- [What is required]: Return every line of the entries below unchanged, leaving out the pictures.

======== Material

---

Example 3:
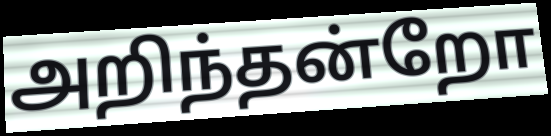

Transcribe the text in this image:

அறிந்தன்றோ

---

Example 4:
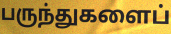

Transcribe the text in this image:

பருந்துகளைப்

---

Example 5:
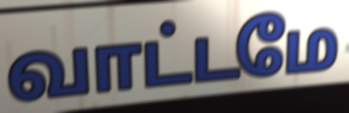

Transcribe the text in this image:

வாட்டமே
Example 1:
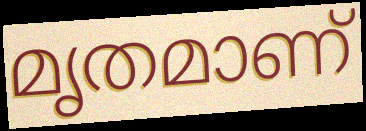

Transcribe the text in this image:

മൃതമാണ്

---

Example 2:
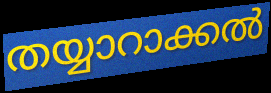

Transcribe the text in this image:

തയ്യാറാക്കൽ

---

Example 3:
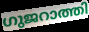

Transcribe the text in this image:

ഗുജറാത്തി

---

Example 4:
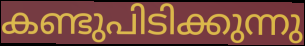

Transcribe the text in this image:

കണ്ടുപിടിക്കുന്നു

================

- [Final answer]:
---

Example 3:

Transcribe the text in this image:

அறிந்தன்றோ

---

Example 4:

Transcribe the text in this image:

பருந்துகளைப்

---

Example 5:

Transcribe the text in this image:

வாட்டமே
Example 1:

Transcribe the text in this image:

മൃതമാണ്

---

Example 2:

Transcribe the text in this image:

തയ്യാറാക്കൽ

---

Example 3:

Transcribe the text in this image:

ഗുജറാത്തി

---

Example 4:

Transcribe the text in this image:

കണ്ടുപിടിക്കുന്നു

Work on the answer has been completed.